§ GIVEN REQUEST
Rename "pose" to "camera" everywhere in the listing below, leaving every other character unchanged. Omit the pictures from your output.
==== GIVEN ENTRIES ====
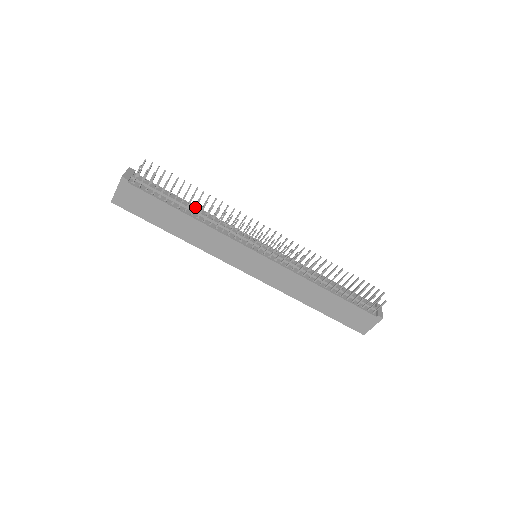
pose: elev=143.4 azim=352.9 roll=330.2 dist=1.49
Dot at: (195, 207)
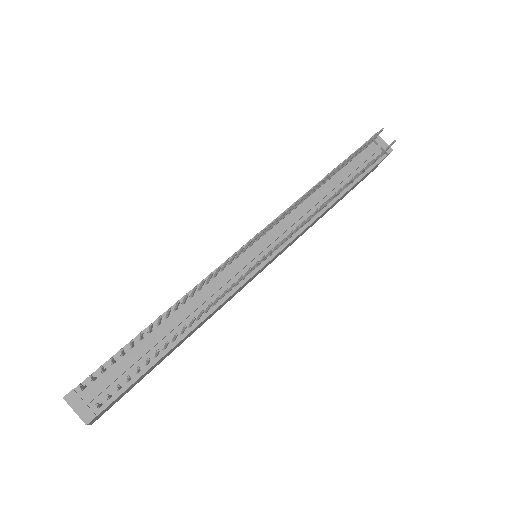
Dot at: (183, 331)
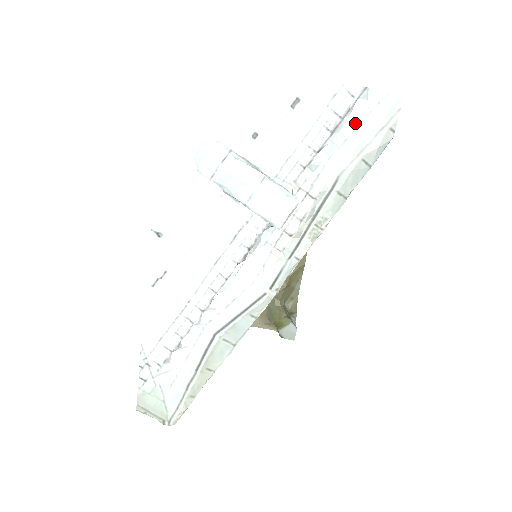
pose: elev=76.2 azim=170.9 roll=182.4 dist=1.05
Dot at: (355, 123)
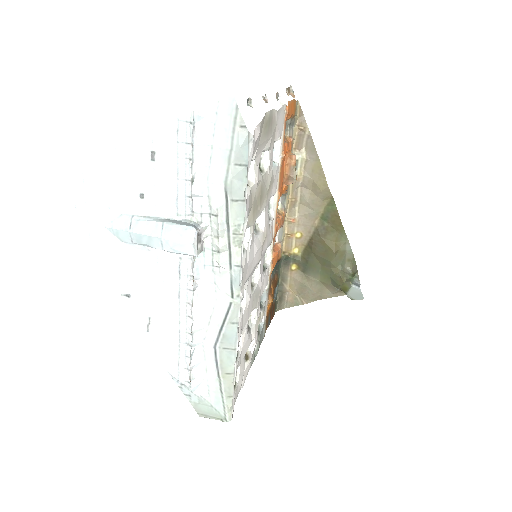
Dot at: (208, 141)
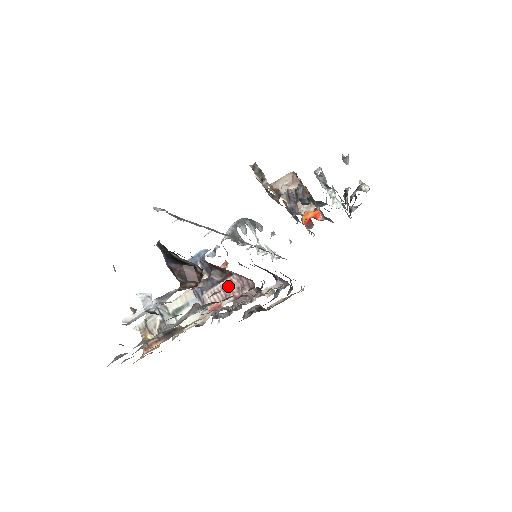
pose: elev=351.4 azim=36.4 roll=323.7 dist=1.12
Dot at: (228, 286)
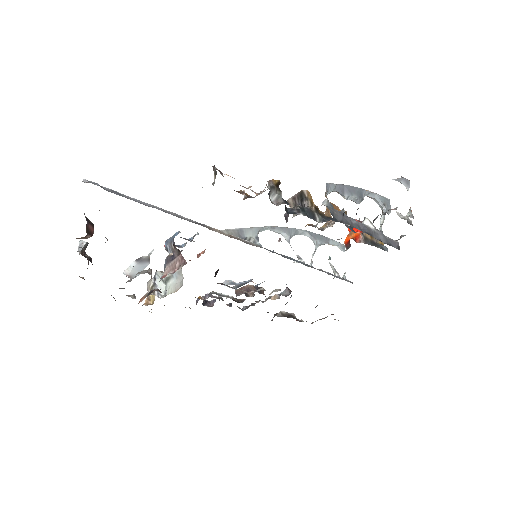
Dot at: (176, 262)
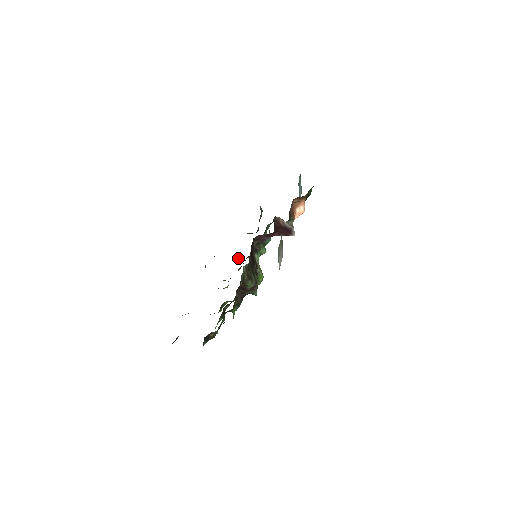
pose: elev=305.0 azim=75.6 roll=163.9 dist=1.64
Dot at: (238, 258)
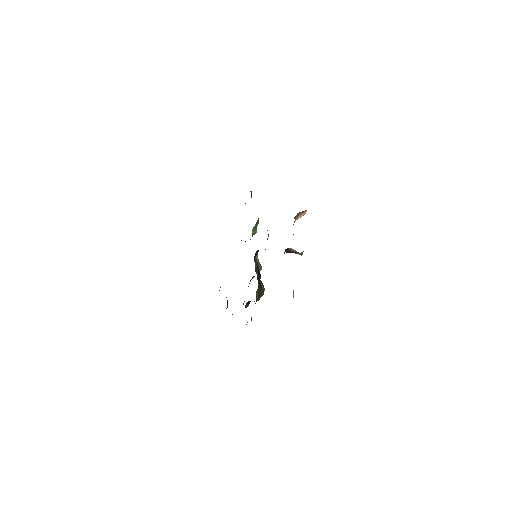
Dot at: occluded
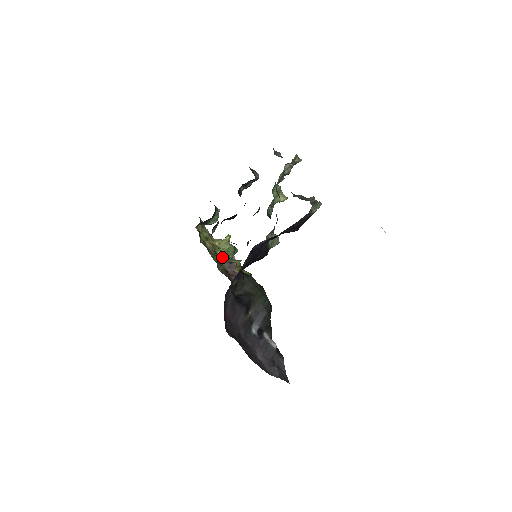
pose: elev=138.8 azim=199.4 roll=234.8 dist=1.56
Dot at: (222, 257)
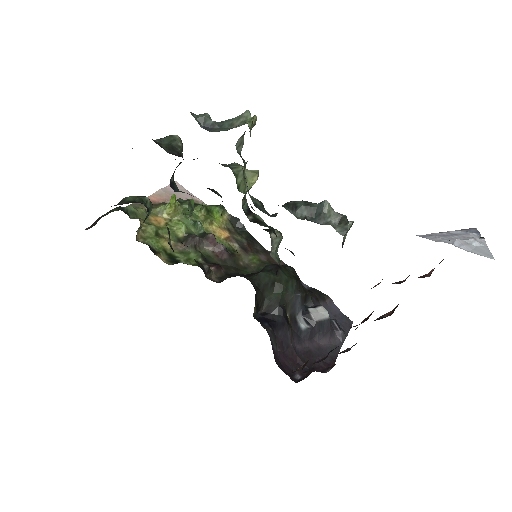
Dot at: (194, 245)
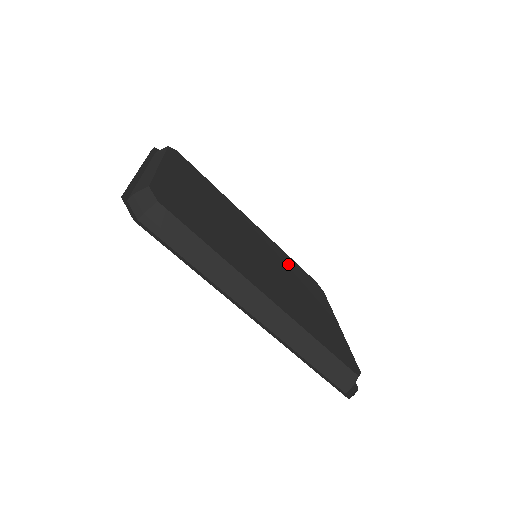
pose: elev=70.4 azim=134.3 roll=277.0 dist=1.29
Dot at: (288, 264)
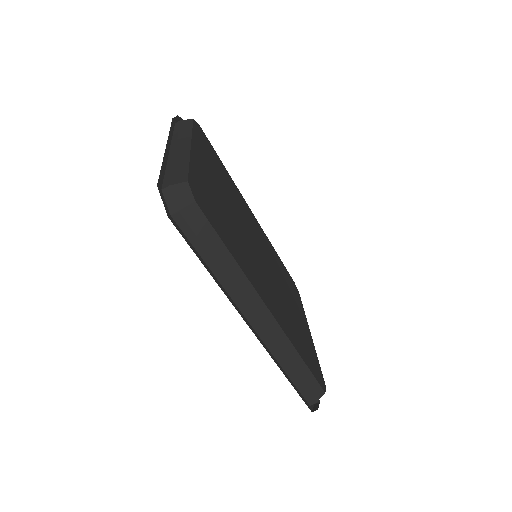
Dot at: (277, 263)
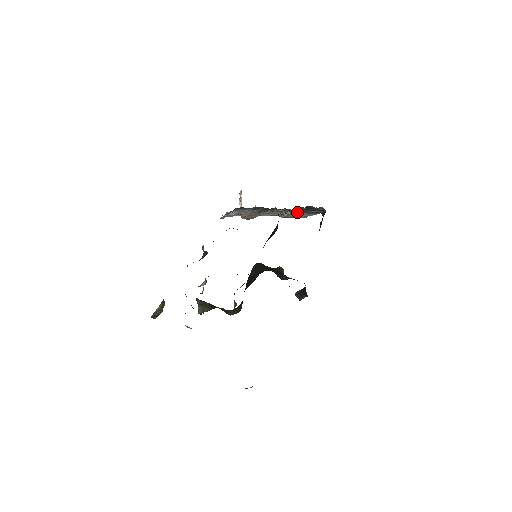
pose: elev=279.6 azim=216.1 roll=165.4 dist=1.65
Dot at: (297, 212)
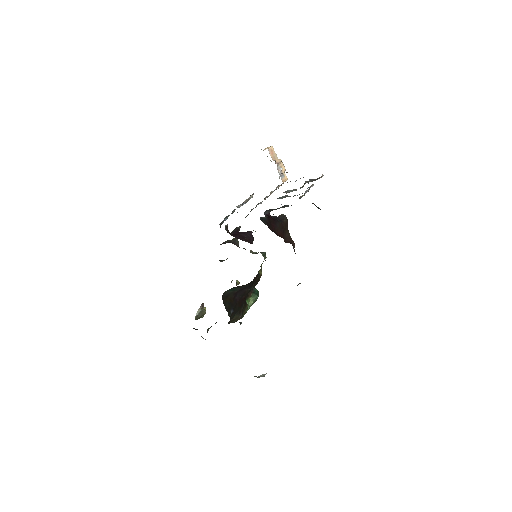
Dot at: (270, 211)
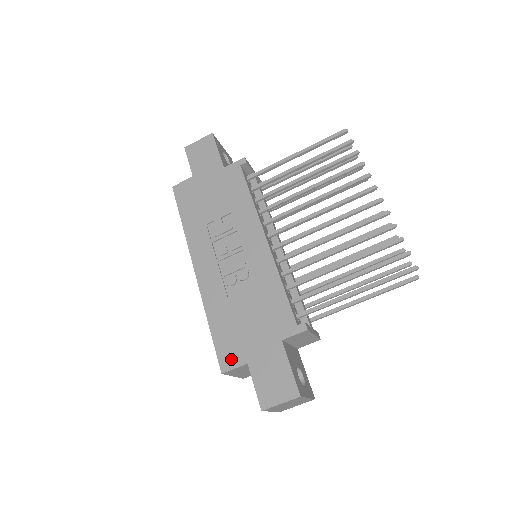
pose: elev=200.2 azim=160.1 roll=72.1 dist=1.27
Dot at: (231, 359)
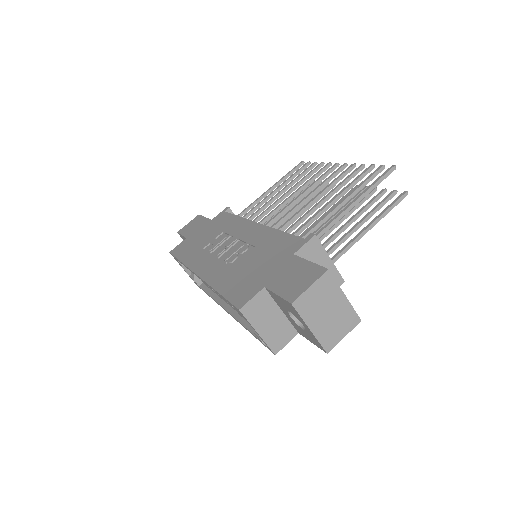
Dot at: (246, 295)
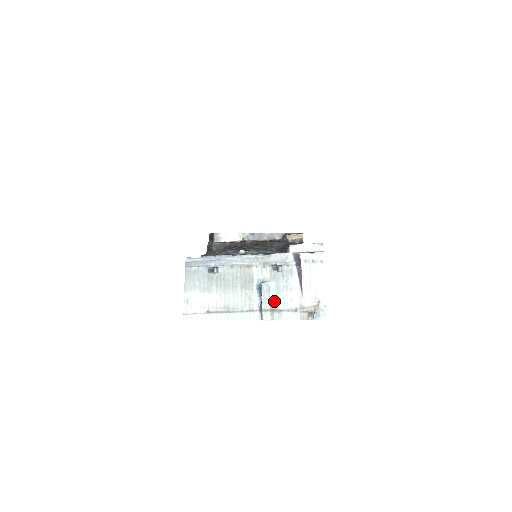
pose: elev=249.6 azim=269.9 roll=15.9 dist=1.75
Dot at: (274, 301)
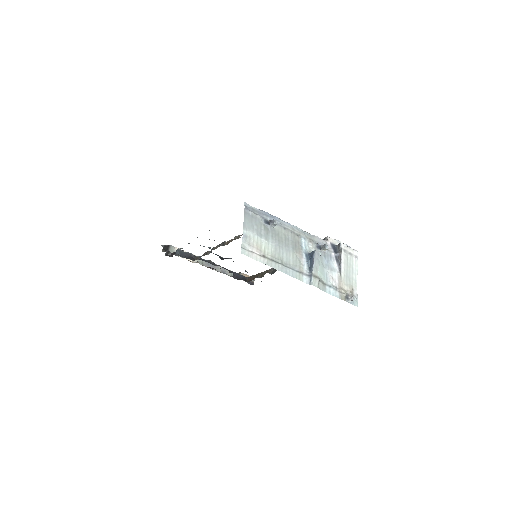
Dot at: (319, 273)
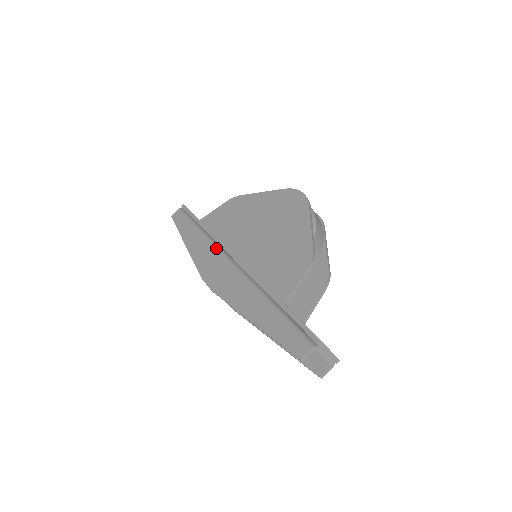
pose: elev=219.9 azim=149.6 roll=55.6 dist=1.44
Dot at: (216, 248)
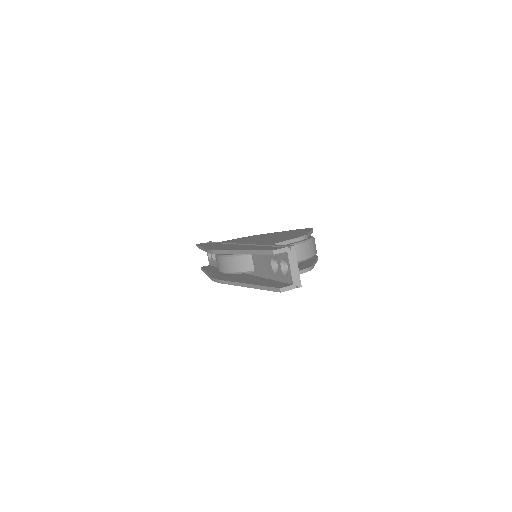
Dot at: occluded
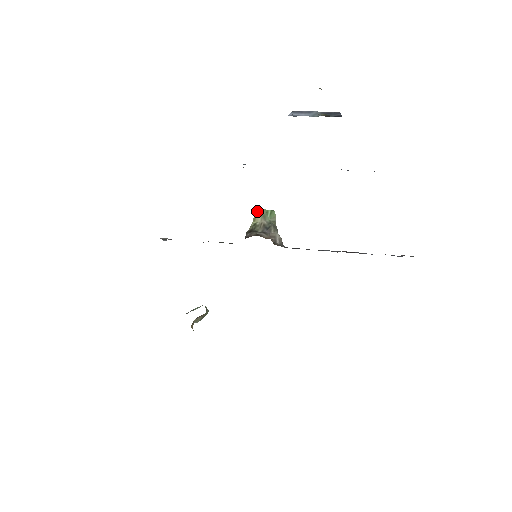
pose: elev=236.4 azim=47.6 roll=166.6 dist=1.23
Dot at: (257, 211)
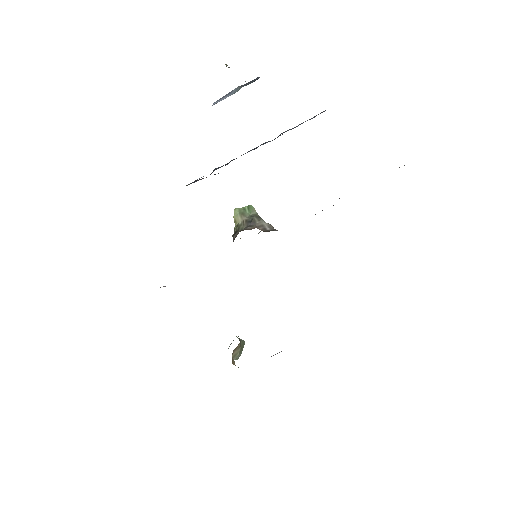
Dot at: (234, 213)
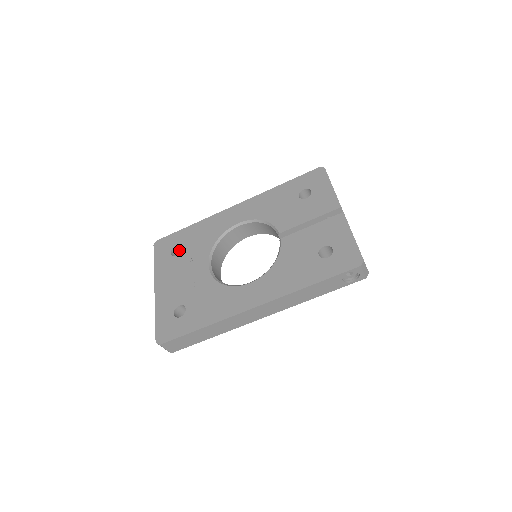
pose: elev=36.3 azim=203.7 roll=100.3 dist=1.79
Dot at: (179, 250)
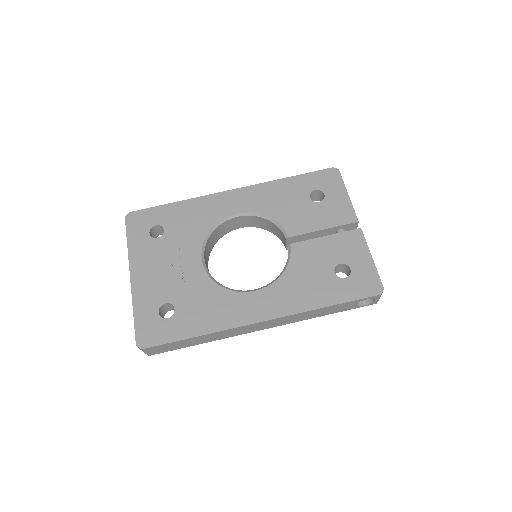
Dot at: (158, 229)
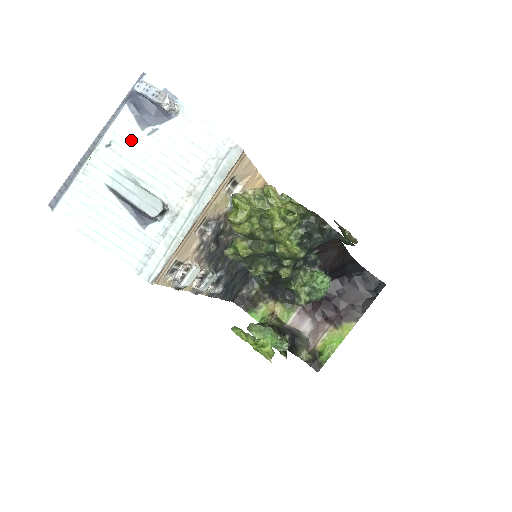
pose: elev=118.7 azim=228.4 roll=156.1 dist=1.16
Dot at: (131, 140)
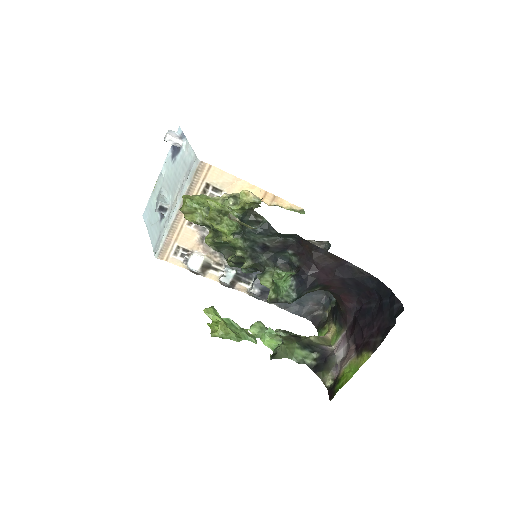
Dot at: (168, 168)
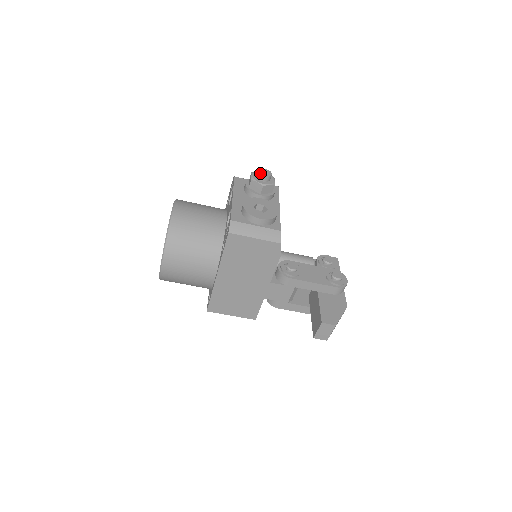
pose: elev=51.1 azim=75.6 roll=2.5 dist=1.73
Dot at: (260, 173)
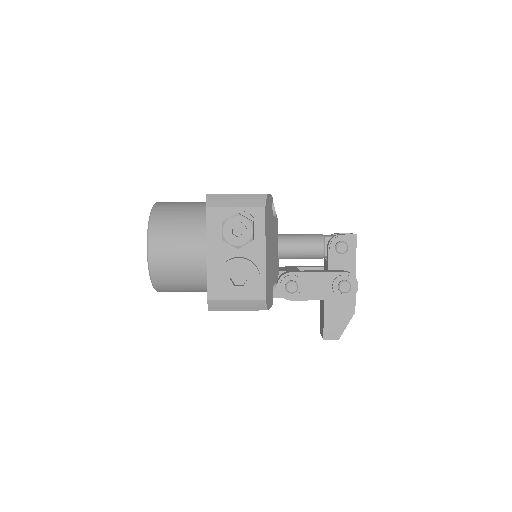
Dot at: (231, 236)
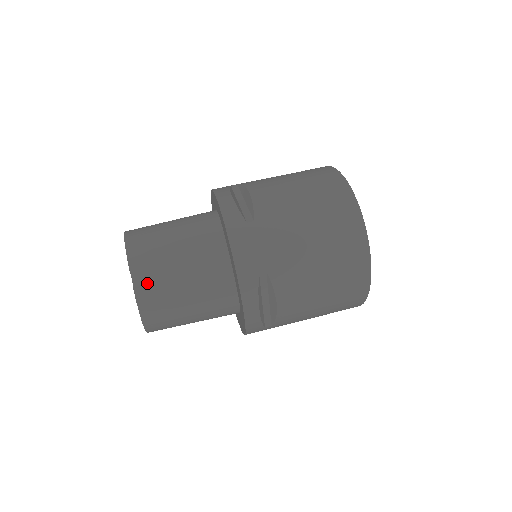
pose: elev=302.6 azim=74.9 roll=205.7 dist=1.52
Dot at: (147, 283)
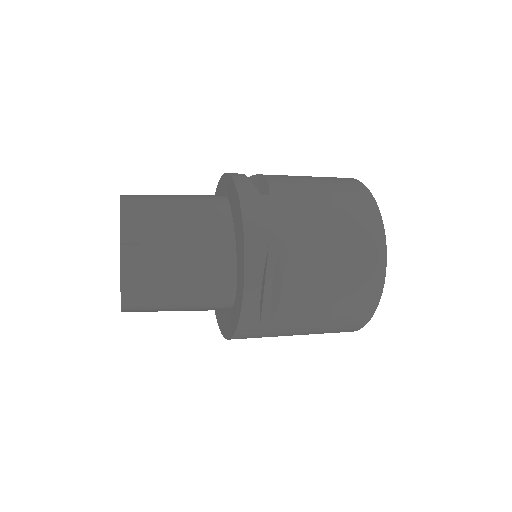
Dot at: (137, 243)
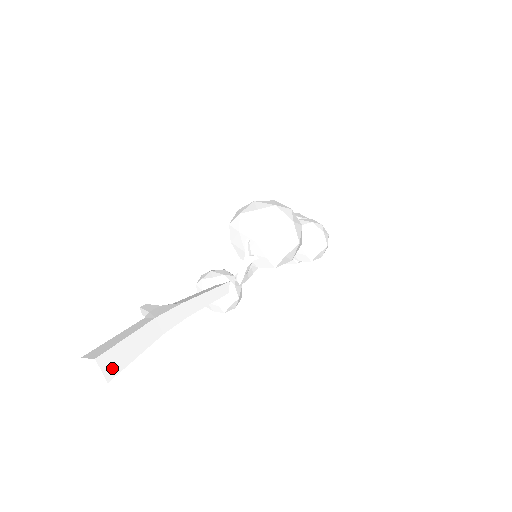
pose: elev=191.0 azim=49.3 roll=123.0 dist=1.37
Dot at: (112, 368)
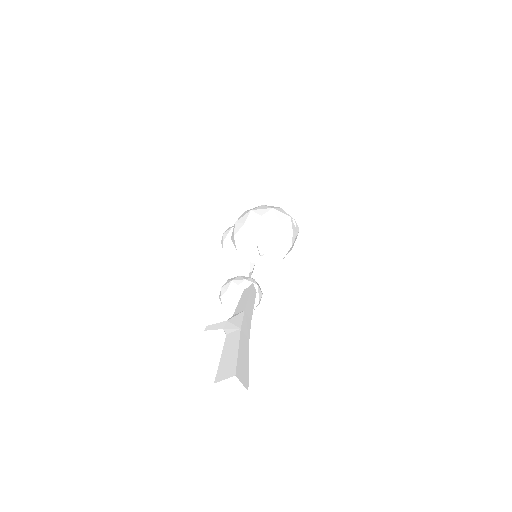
====
§ COMPLETE RESPONSE
camera: elev=143.4 azim=352.9 roll=330.2 dist=1.49
Dot at: (195, 207)
Dot at: (183, 331)
camera: elev=76.2 azim=170.9 roll=182.4 dist=1.05
Dot at: (355, 123)
Dot at: (208, 141)
camera: elev=351.4 azim=36.4 roll=323.7 dist=1.12
Dot at: (228, 286)
Dot at: (176, 262)
camera: elev=305.0 azim=75.6 roll=163.9 dist=1.64
Dot at: (238, 258)
Dot at: occluded
camera: elev=138.8 azim=199.4 roll=234.8 dist=1.56
Dot at: (222, 257)
Dot at: (194, 245)
camera: elev=70.4 azim=134.3 roll=277.0 dist=1.29
Dot at: (288, 264)
Dot at: (277, 263)
camera: elev=279.6 azim=216.1 roll=165.4 dist=1.65
Dot at: (297, 212)
Dot at: (270, 211)
camera: elev=200.2 azim=160.1 roll=72.1 dist=1.27
Dot at: (231, 359)
Dot at: (246, 295)
camera: elev=249.6 azim=269.9 roll=15.9 dist=1.75
Dot at: (274, 301)
Dot at: (319, 273)
camera: elev=219.9 azim=149.6 roll=55.6 dist=1.44
Dot at: (216, 248)
Dot at: occluded
camera: elev=236.4 azim=47.6 roll=166.6 dist=1.23
Dot at: (257, 211)
Dot at: (234, 213)
camera: elev=36.3 azim=203.7 roll=100.3 dist=1.79
Dot at: (179, 250)
Dot at: (158, 229)
camera: elev=118.7 azim=228.4 roll=156.1 dist=1.16
Dot at: (131, 140)
Dot at: (168, 168)
camera: elev=51.1 azim=75.6 roll=2.5 dist=1.73
Dot at: (260, 173)
Dot at: (231, 236)
camera: elev=302.6 azim=74.9 roll=205.7 dist=1.52
Dot at: (147, 283)
Dot at: (137, 243)
camera: elev=191.0 azim=49.3 roll=123.0 dist=1.37
Dot at: (112, 368)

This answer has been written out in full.